Making Large Language Models Efficient Dense Retrievers
This work addresses the problem of computational inefficiency for researchers and practitioners using LLMs in retrieval tasks, offering an incremental improvement by optimizing existing methods for redundancy.
The paper tackles the computational inefficiency of large language models (LLMs) used as dense retrievers by analyzing layer redundancy, finding that MLP layers are highly prunable while attention layers are critical. It proposes EffiR, a framework that compresses MLP layers through coarse-to-fine strategies, achieving substantial reductions in model size and inference cost while preserving performance across BEIR datasets and LLM backbones.

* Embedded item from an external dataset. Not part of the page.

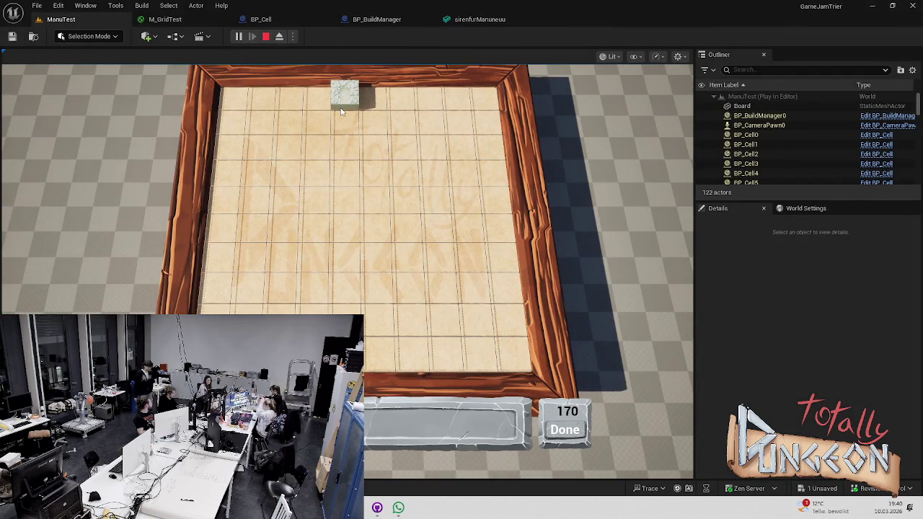
scroll(392, 246, down, 3)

Recent work has shown that directly fine-tuning large language models (LLMs) for dense retrieval yields strong performance, but their substantial parameter counts make them computationally inefficient. While prior studies have revealed significant layer redundancy in LLMs for generative tasks, it remains unclear whether similar redundancy exists when these models are adapted for retrieval tasks, which require encoding entire sequences into fixed representations rather than generating tokens iteratively. To this end, we conduct a comprehensive analysis of layer redundancy in LLM-based dense retrievers. We find that, in contrast to generative settings, MLP layers are substantially more prunable, while attention layers remain critical for semantic aggregation. Building on this insight, we propose EffiR, a framework for developing efficient retrievers that performs large-scale MLP compression through a coarse-to-fine strategy (coarse-grained depth reduction followed by fine-grained width reduction), combined with retrieval-specific fine-tuning. Across diverse BEIR datasets and LLM backbones, EffiR achieves substantial reductions in model size and inference cost while preserving the performance of full-size models.